§ Task details
The required output is the line that contains "- **开发阶段**：API调用费用 + 模型微调成本" through the last line of the data, retyped verbatim and with nothing added.

§ Document images with source code

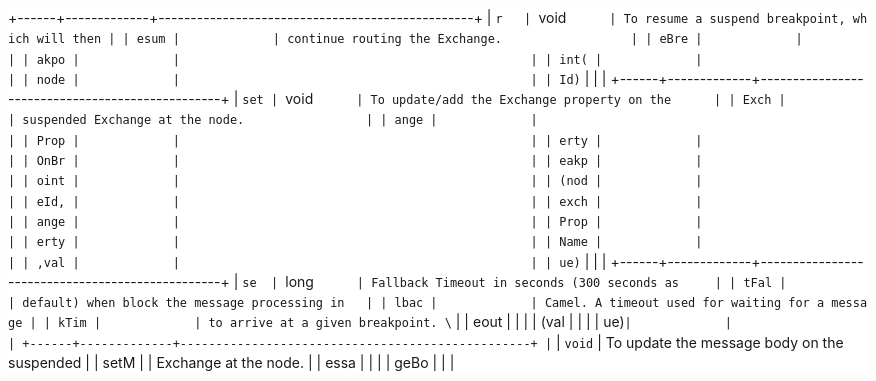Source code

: +------+-------------+-------------------------------------------------+
| `r   | `void`      | To resume a suspend breakpoint, which will then |
| esum |             | continue routing the Exchange.                  |
| eBre |             |                                                 |
| akpo |             |                                                 |
| int( |             |                                                 |
| node |             |                                                 |
| Id)` |             |                                                 |
+------+-------------+-------------------------------------------------+
| `set | `void`      | To update/add the Exchange property on the      |
| Exch |             | suspended Exchange at the node.                 |
| ange |             |                                                 |
| Prop |             |                                                 |
| erty |             |                                                 |
| OnBr |             |                                                 |
| eakp |             |                                                 |
| oint |             |                                                 |
| (nod |             |                                                 |
| eId, |             |                                                 |
| exch |             |                                                 |
| ange |             |                                                 |
| Prop |             |                                                 |
| erty |             |                                                 |
| Name |             |                                                 |
| ,val |             |                                                 |
| ue)` |             |                                                 |
+------+-------------+-------------------------------------------------+
| `se  | `long`      | Fallback Timeout in seconds (300 seconds as     |
| tFal |             | default) when block the message processing in   |
| lbac |             | Camel. A timeout used for waiting for a message |
| kTim |             | to arrive at a given breakpoint. \`             |
| eout |             |                                                 |
| (val |             |                                                 |
| ue)` |             |                                                 |
+------+-------------+-------------------------------------------------+
| `    | `void`      | To update the message body on the suspended     |
| setM |             | Exchange at the node.                           |
| essa |             |                                                 |
| geBo |             |                                                 |
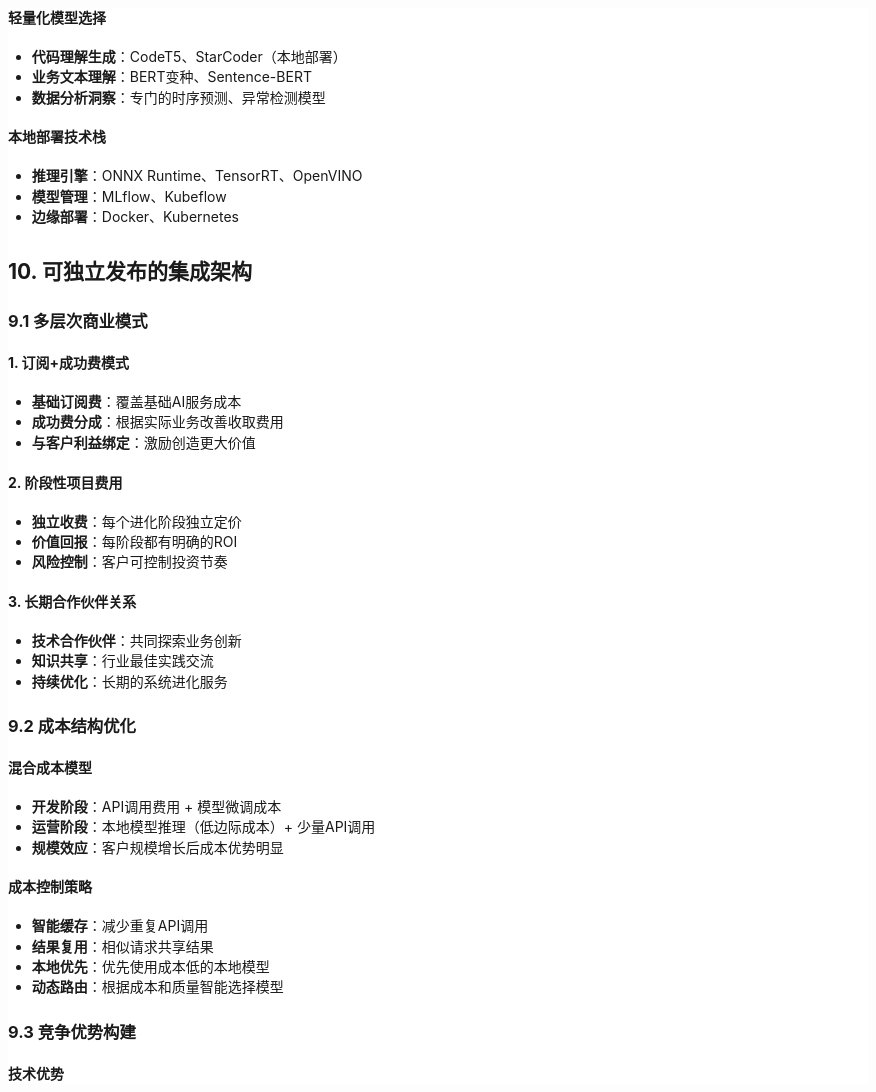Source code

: #### 轻量化模型选择

- **代码理解生成**：CodeT5、StarCoder（本地部署）
- **业务文本理解**：BERT变种、Sentence-BERT
- **数据分析洞察**：专门的时序预测、异常检测模型

#### 本地部署技术栈

- **推理引擎**：ONNX Runtime、TensorRT、OpenVINO
- **模型管理**：MLflow、Kubeflow
- **边缘部署**：Docker、Kubernetes

## 10. 可独立发布的集成架构

### 9.1 多层次商业模式

#### 1. 订阅+成功费模式

- **基础订阅费**：覆盖基础AI服务成本
- **成功费分成**：根据实际业务改善收取费用
- **与客户利益绑定**：激励创造更大价值

#### 2. 阶段性项目费用

- **独立收费**：每个进化阶段独立定价
- **价值回报**：每阶段都有明确的ROI
- **风险控制**：客户可控制投资节奏

#### 3. 长期合作伙伴关系

- **技术合作伙伴**：共同探索业务创新
- **知识共享**：行业最佳实践交流
- **持续优化**：长期的系统进化服务

### 9.2 成本结构优化

#### 混合成本模型

- **开发阶段**：API调用费用 + 模型微调成本
- **运营阶段**：本地模型推理（低边际成本）+ 少量API调用
- **规模效应**：客户规模增长后成本优势明显

#### 成本控制策略

- **智能缓存**：减少重复API调用
- **结果复用**：相似请求共享结果
- **本地优先**：优先使用成本低的本地模型
- **动态路由**：根据成本和质量智能选择模型

### 9.3 竞争优势构建

#### 技术优势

§ Task response
- **开发阶段**：API调用费用 + 模型微调成本
- **运营阶段**：本地模型推理（低边际成本）+ 少量API调用
- **规模效应**：客户规模增长后成本优势明显

#### 成本控制策略

- **智能缓存**：减少重复API调用
- **结果复用**：相似请求共享结果
- **本地优先**：优先使用成本低的本地模型
- **动态路由**：根据成本和质量智能选择模型

### 9.3 竞争优势构建

#### 技术优势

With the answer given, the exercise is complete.